Can you please clarify the documentation at
http://wiki.languagetool.org/using-chunks
quotes …“we’re also using the OpenNLP part-of-speech tagger”. So it is not clear whether LT uses OpenNLP pos tags and additional POS tags for each token.

Thanks

dnaber · November 11, 2013, 8:03pm

We only use the OpenNLP POS tagger as a step before chunking. So the noun phrases (a.k.a. chunks) are found by OpenNLP, but everything else uses our own POS tagger. This chunking was only introduced in LT 2.3.

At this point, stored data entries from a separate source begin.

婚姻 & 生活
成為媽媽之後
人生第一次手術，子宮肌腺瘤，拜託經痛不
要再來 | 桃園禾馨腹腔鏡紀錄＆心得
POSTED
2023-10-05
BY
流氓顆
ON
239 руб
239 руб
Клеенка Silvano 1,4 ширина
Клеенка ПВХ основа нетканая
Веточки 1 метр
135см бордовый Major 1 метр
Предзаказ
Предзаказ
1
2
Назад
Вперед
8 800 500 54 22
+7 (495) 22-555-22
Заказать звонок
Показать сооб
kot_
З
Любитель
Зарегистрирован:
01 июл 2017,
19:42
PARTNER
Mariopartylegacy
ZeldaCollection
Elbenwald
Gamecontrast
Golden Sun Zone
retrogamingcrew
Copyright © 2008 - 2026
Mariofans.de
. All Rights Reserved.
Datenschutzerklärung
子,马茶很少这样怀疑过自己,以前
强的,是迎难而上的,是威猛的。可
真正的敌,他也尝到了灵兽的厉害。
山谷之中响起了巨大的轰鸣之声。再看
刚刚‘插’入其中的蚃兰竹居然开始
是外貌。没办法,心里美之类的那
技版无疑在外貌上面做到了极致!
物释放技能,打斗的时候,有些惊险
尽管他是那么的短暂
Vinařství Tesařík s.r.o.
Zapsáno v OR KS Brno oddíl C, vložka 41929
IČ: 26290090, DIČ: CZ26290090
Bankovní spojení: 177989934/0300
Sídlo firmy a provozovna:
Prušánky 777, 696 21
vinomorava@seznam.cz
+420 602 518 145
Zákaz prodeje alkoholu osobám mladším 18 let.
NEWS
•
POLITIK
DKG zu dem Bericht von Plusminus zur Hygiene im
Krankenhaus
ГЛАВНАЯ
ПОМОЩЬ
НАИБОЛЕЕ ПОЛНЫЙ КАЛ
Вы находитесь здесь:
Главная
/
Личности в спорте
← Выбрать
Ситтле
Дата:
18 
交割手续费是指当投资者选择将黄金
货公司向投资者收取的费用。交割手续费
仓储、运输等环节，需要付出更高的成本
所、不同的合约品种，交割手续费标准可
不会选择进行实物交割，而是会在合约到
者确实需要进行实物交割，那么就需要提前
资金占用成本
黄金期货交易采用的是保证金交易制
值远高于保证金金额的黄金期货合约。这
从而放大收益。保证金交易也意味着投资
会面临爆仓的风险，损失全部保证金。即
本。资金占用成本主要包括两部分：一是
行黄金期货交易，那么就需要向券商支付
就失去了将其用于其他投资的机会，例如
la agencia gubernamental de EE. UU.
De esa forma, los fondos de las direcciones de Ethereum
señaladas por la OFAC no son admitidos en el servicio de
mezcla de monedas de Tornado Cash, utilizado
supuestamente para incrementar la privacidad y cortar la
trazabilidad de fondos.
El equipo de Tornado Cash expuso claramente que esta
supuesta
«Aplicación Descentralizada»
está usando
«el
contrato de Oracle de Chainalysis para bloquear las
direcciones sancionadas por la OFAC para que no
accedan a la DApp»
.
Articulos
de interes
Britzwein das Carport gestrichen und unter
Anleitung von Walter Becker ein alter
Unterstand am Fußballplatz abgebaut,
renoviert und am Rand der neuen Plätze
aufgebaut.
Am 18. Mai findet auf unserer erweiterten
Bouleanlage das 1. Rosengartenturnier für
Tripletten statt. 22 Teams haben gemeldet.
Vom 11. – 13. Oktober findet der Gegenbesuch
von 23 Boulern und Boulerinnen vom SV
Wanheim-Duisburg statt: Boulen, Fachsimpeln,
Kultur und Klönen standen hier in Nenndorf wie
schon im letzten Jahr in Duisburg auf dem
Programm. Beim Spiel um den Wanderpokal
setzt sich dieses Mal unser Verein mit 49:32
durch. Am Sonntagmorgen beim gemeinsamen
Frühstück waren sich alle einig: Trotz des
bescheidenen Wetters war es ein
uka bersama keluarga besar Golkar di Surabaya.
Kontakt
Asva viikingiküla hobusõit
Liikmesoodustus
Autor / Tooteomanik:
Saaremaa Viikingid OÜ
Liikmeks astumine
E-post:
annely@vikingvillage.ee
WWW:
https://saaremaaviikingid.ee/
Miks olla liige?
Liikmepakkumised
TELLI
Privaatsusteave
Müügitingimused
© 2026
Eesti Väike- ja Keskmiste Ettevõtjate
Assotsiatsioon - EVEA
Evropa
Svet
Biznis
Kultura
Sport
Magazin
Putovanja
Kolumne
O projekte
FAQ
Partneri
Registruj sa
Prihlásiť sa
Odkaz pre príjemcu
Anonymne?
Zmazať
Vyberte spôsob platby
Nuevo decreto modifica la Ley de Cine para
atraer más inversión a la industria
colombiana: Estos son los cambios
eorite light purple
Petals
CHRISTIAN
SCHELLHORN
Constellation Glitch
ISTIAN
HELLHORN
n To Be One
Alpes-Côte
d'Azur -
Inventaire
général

Nina · November 11, 2013, 8:15pm

If I wish to use OpenNLP POS tags instead of LT native tagger, can you provide some pointers to start. How can I use the OpenNLP POS tags to create the dictionary?
Thanks.

dnaber · November 11, 2013, 10:27pm

That’s currently not possible. I’m also not sure if it is a good idea, as this would be English-only, plus OpenNLP is basically an implementation detail that could change for the next version. Maybe you can tell more about what you’re trying to do (the mailing list seems to be the better place for that).

willfriends · October 19, 2017, 9:12am

Hello. According to section 3 in the paper “A Rule-Based Style and Grammar Checker
Daniel Naber”, there should be postag probability. May I know where I can extract those tag probability? Thank you very much.

dnaber · October 19, 2017, 10:03am

That paper isn’t quite up-to-date… in LT, we don’t have tag probabilities.

willfriends · October 20, 2017, 11:22am

Thanks a lot.

aafreen · January 18, 2018, 7:06am

POS tags contains disambiguation now also. It contains many inconsistencies. If I am writing a rule to capture noun but not verb, if the word has also a verb form – > then the word is not captured.
Example:

I have few book. (Noun followed by the word “few”)
If I am “V.*” in exception, the word is not captured.
Because, "the word “book” can have verb form also."
Second example:
This paper offers some news. (Singular noun followed by the word “this”)
Here.,
Paper is the noun followed by the word “this”. And the above sentence is correct.
But in LT POS…
Paper is captured as adjective
Offer is captured as Noun

And captured “offers” and giving the replacement “Offer”
(Ofcourse, Paper can be act as JJ and Offer can be act as Noun… But not in this case.)
Stanford POS is capturing correctly. Any other option to refer stanford POS from LT.

dnaber · January 18, 2018, 8:37am

We cannot integrate the Stanford tagger due to its license (GPL), so we’d have to use a different tagger. I’m not sure if this is currently on anybody’s TODO list.

aafreen · January 18, 2018, 9:32am

What do you meant by “I’m not sure if this is currently on anybody’s TODO list.”??
Stanford POS is available offline. It needs no license. Please let me know if any other possibilities are there to correct above mentioned inconsistencies?

dnaber · January 18, 2018, 10:00am

Maybe we’re not talking about the same software? I was referring to The Stanford Natural Language Processing Group, which is under GPL.